Everything happens through conversation. Conversations are the medium through which personal and business growth take place. We build relationships, culture, and business through our conversations. And all businesses, small and large, are faced with the challenge of enabling conversations in a healthy, constructive, and productive way.
When people are working together to achieve common goals, there is a sense of shared ownership. Yet most businesses are complex, and creating the sense of shared ownership is often difficult when employees work in disparate locations and time zones, on different floors, in different departments, and represent many levels in the hierarchy. As the complexity grows, the ability to convey important information and share knowledge through company-wide conversations becomes increasingly difficult.
This was precisely the challenge faced by one of our clients, LA-based New Wave Entertainment, just two years ago as it changed its business model to encompass new offerings and a new strategy. As a result, the New Wave workforce expanded to 240 employees now housed across three buildings, creating conversational complexity. Michael Clow, New Wave Entertainment’s Director of Engineering explained, “With our shift in strategy our company quickly became very complex, with many little groups within groups.” Face-to-face conversations, meetings, emails and calls only go so far. “To stay competitive we had to change the way we worked with each other.”
One of their solutions was to create an Intranet. Says Clow, an Intranet creates a “level playing field” where all the time-space challenges dissolve. They are replaced by one conversational growth engine designed for the mutual benefit of all.
Intranets have many advantages—and significant challenges.[See Intranets: Pros and Cons. But what exactly is an Intranet? At its most broad definition an Intranet is a system “that integrates web-based tools” into an internal system “behind the organization’s firewall,” explains New Wave’s Clow. As the world becomes faster, smaller, and more interconnected, and as technology solutions evolve, conversations are being redefined from a linear exchange of information to an interaction free of time and space. Today these technologies mean we are able to create conversations with anyone, anytime, anywhere. Thus, an Intranet allows businesses to harness the benefits of web technologies, while keeping an organization’s sensitive and valuable information in-house – limited to only the users it invites/allows into its network.
Myth Busting – Intranets Are Suited to Smaller Companies
Smaller businesses tend to think of Intranets as something for only large companies.
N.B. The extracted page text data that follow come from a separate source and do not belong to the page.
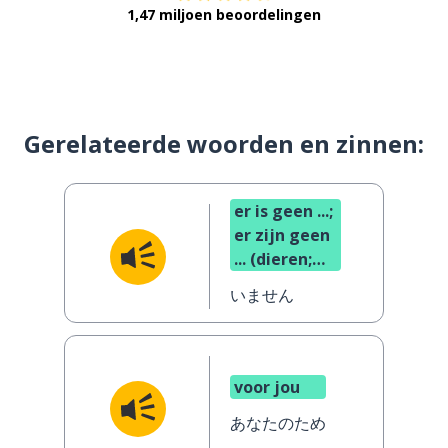
1,47 miljoen beoordelingen
Gerelateerde woorden en zinnen:
er is geen ...;
er zijn geen
... (dieren;
mensen)
いません
voor jou
あなたのため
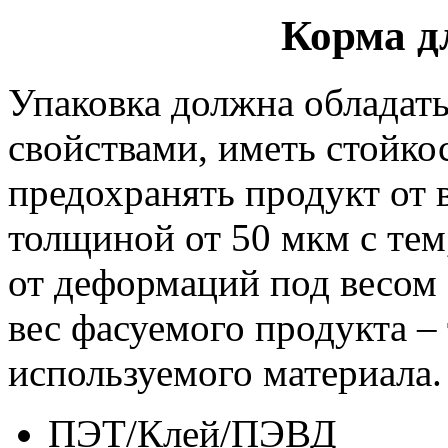
Корма д
Упаковка должна обладат
свойствами, иметь стойко
предохранять продукт от
толщиной от 50 мкм с тем
от деформаций под весом
вес фасуемого продукта –
используемого материала.
ПЭТ/Клей/ПЭВД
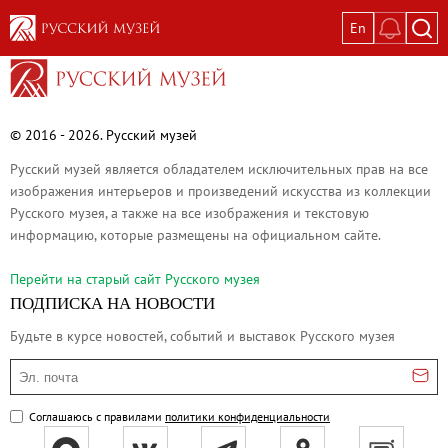
En
Выставки
Текущие выставки
Великая. Образ женщины в русском ис
© 2016 - 2026. Русский музей
Пётр Кончаловский. Сад в цвету
Русский музей является обладателем исключительных прав на все
Иван Шишкин. Русский лес
изображения интерьеров и произведений искусства из коллекции
Русского музея, а также на все изображения и текстовую
Василий Тропинин
информацию, которые размещены на официальном сайте.
Окрестности Санкт-Петербурга в гравюр
Памяти Киры Владимировны Михайлово
Перейти на cтарый сайт Русского музея
ПОДПИСКА НА НОВОСТИ
Постоянные экспозиции
Будьте в курсе новостей, событий и выставок Русского музея
Постоянная экспозиция «Наш Авангард
Русское искусство первой половины XI
Эл. почта
Древнерусское искусство ХII—XVII век
Соглашаюсь с правилами
политики конфиденциальности
Русское искусство XVIII века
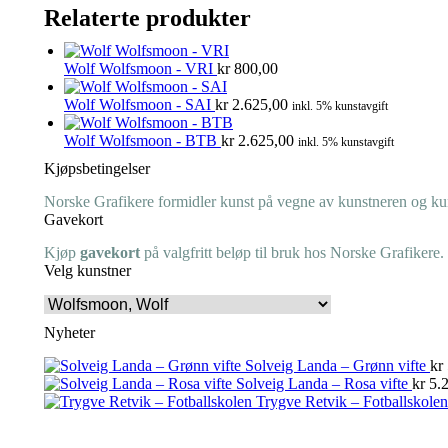
Relaterte produkter
Wolf Wolfsmoon - VRI
kr
800,00
Wolf Wolfsmoon - SAI
kr
2.625,00
inkl. 5% kunstavgift
Wolf Wolfsmoon - BTB
kr
2.625,00
inkl. 5% kunstavgift
Kjøpsbetingelser
Norske Grafikere formidler kunst på vegne av kunstneren og kuns
Gavekort
Kjøp
gavekort
på valgfritt beløp til bruk hos Norske Grafikere.
Velg kunstner
Nyheter
Solveig Landa – Grønn vifte
kr
Solveig Landa – Rosa vifte
kr
5.2
Trygve Retvik – Fotballskolen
Yet in some ways that would be like saying the Internet is only for large companies. In an increasingly networked world, the Intranet moves information sharing beyond a shared computer drive to a powerful platform that can be customized to meet any business’ needs. The reality is that once any business gets larger than a small group of people sitting around a board room table, keeping everyone on the same page gets more difficult. An Intranet allows you to have one secure place – accessible 24 hours a day – where anyone in the company can post and access information. In small companies, Intranets are a way to create a shared platform for literally everything - weekly updates, success stories, and challenges - anything you can imagine that is useful for your employees to be thinking about.
The Intranet also serves as a far better document control manager. When was the last time you worked on a presentation only to find out it wasn’t the latest one? People can work together to create presentations and keep better control of the drafting process. What’s more, the biggest benefit is that the time from idea to realization is shorter, meaning you can capitalize on what is coming through your network – fast!
For the last 25 years at Benchmark Communications, Inc, we have been studying “Creating WE” – working with clients to change from I-centric to We-centric practices, in order to build healthier, thriving organizations. Our research has identified that people thrive when they are included, valued, and are making contributions to a community – it’s what we call the “code of interdependence.” When companies establish their own Intranets as a vehicle for interconnectivity, they establish their essential “codes of interdependence.”
When the Intranet is put in place, it becomes a new platform for sharing information, having a voice, exploring each other’s best practices, celebrating successes, and deepening relationships, all vital to the growth of relationships, community, and the business. The Intranet offers a platform to making Creating WE a reality, offering a way to reduce and/or circumvent complexity, while creating connectivity.